Research Fellows/Professors︰Sun-Lin Chung、Jian-Cheng Lee、Ya-Ju Hsu、Yu-Chang Chan、Kuo-Lung Wang、Kwan-Nang Pang、Hsin-Hua Huang、Yunung Nina Lin、Alexandre Canitano
Research Scientists︰Horng-Yue Chen、Hao-Yang Lee
The research fields of geology and active tectonics at IES involve topics of various time and space scales for understanding the processes of crustal evolution and recent crustal deformation and surface processes. Research on orogenic belts and mountain building in IES aims at establishing magmatic records by systematic geochronological and geochemical analyses, and elucidating underground structure and earthquake source characteristics by deploying portable broadband seismic networks. These efforts lead to better understanding of various evolutionary stages of the orogenic belt. Key study areas include orogenic belts of the Tibet-Himalaya and Caucasus-Iran-Anatolia, two of the most important collision orogens in the world, accretionary orogens of Central Asian orogenic belt and South East Asia, and the young and classic Taiwan orogenic belt. Comparative research on these types of orogens is currently conducted by IES scientists.

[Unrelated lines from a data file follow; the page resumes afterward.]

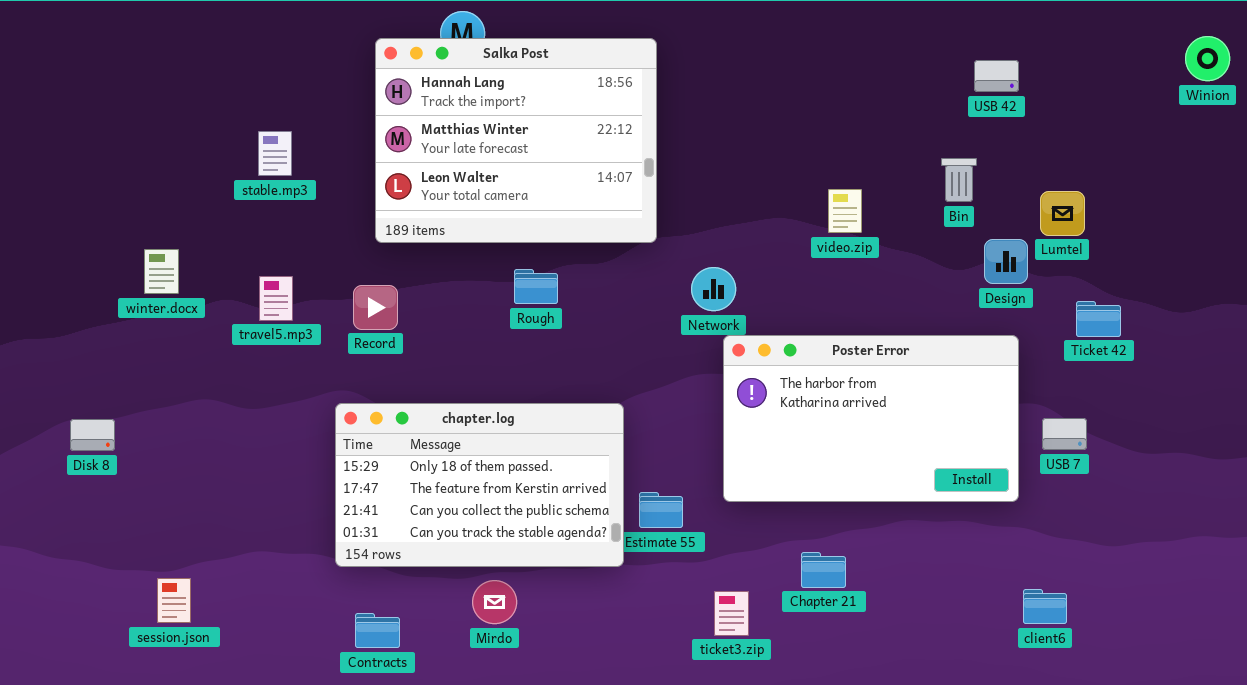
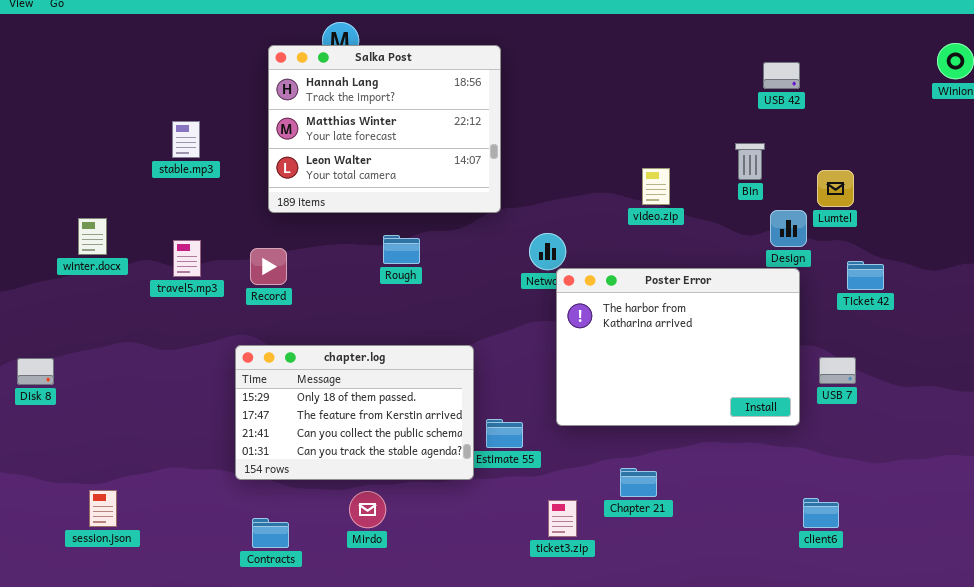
Poster Error: [723,335,1019,502] -> [556,268,800,426], resized

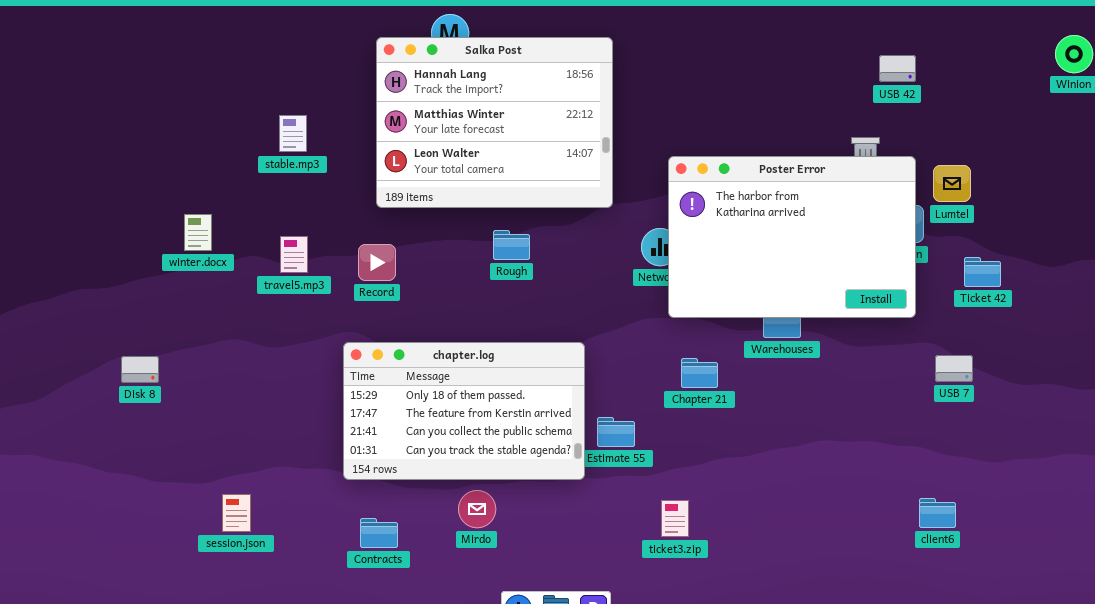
Poster Error: [556,268,800,426] -> [668,156,916,318], moved
Chapter 21: [620,468,657,497] -> [681,358,718,388], moved
session.json: [89,490,117,527] -> [222,494,251,532], moved

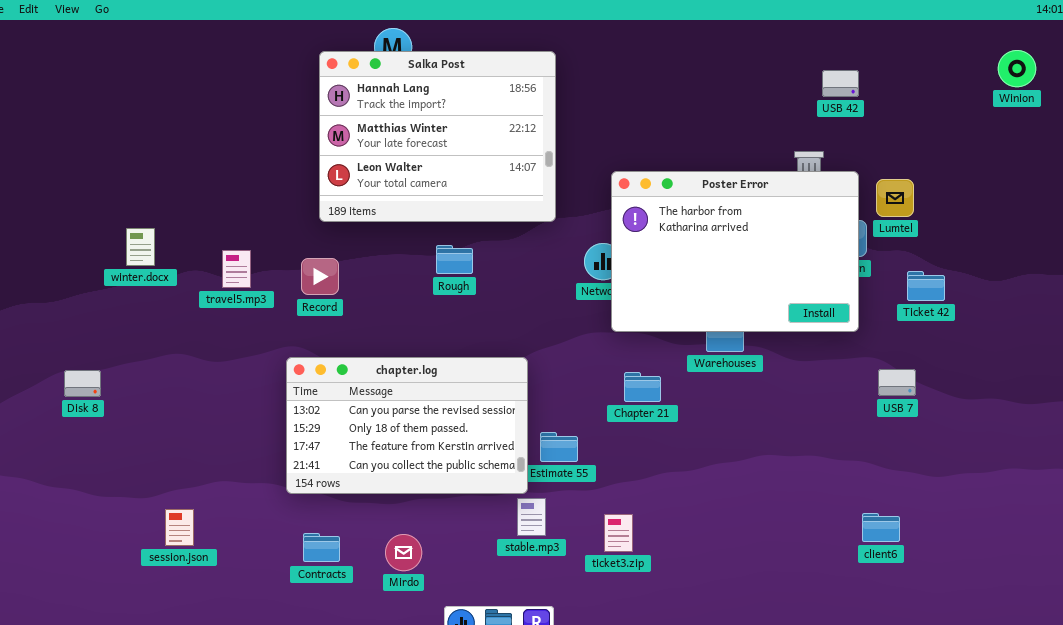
stable.mp3: [279,115,307,152] -> [517,498,546,536], moved
chapter.log: [343,342,585,480] -> [286,357,528,494], scrolled up 1 row
Mirdo: [458,490,496,528] -> [385,534,422,571], moved

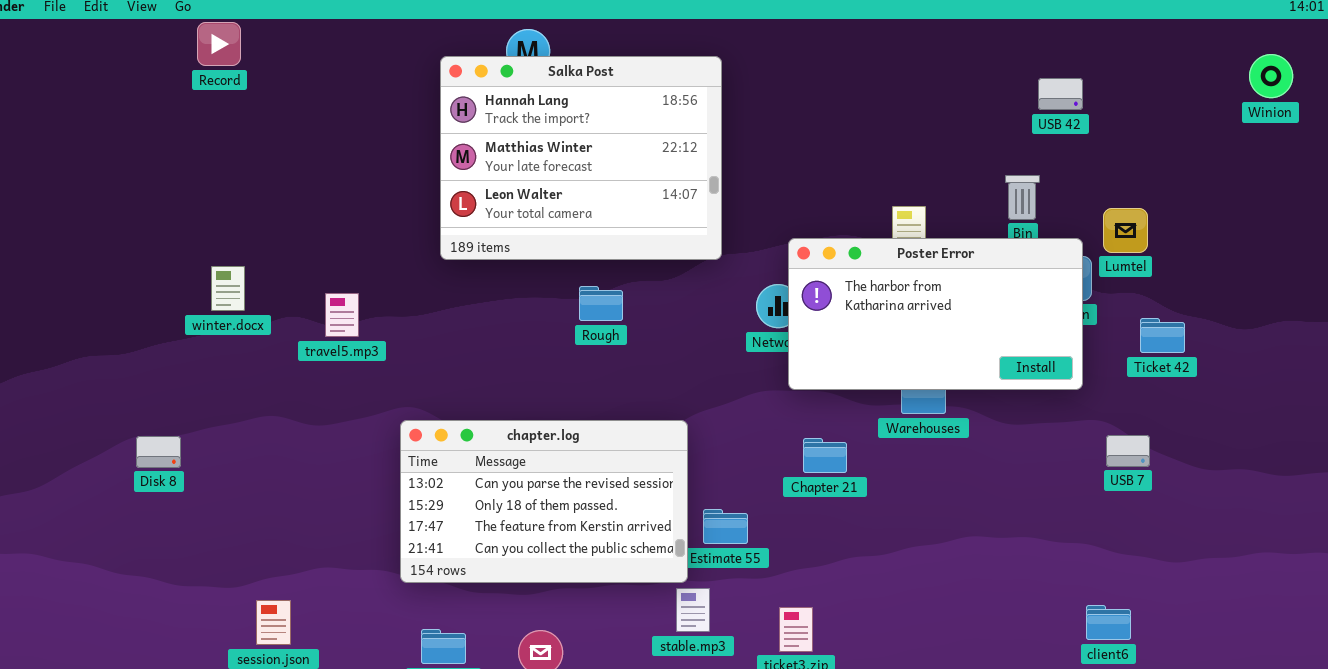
Poster Error: [611,171,859,332] -> [788,238,1083,390], resized
Record: [301,258,339,295] -> [197,22,241,66], moved

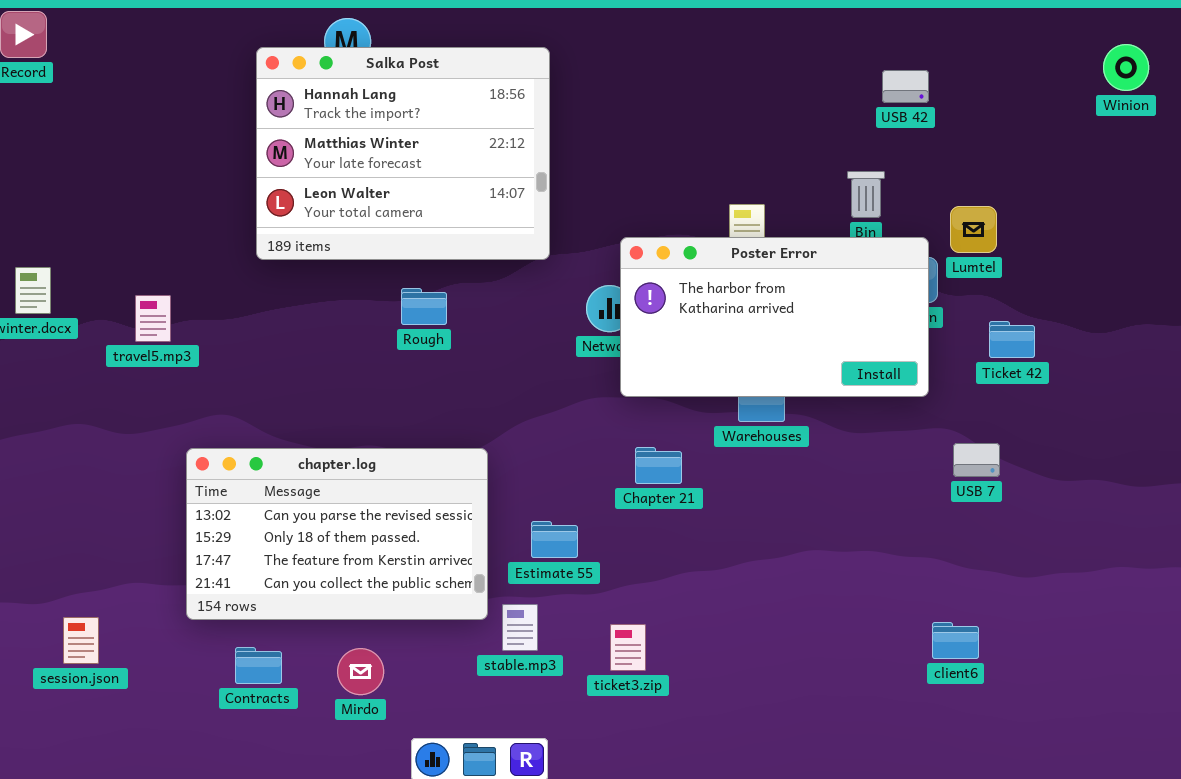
chapter.log: [400,420,688,583] -> [186,448,488,620], moved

In the field of active tectonics, by combining continuous GPS networks data and borehole strainmeter measurements, IES investigates and studies the correlation between the spatial-temporal patterns of crustal deformation prior to earthquakes and other surface processes such as landslides. IES also develops airborne LiDAR and uses the derived high-resolution DEMs for understanding surface geology, active faulting, landslide and erosion mechanisms. We employ new generations of SAR techniques for investigating earth deformation and surface processes. In addition, IES has carried out a series of geological, seismological and geodetic studies in the Longitudinal Valley in eastern Taiwan. Current research includes GPS and leveling measurements, Chihshang Fault Observatory, and numerical simulations. The purpose is to determine the surface break locations of active faults and the extent and rate of crustal deformation, which will help us understand the mechanical properties of subsurface faults. The research results from the fields of geology and active tectonics provide solid scientific foundation for prevention and mitigation of natural hazards.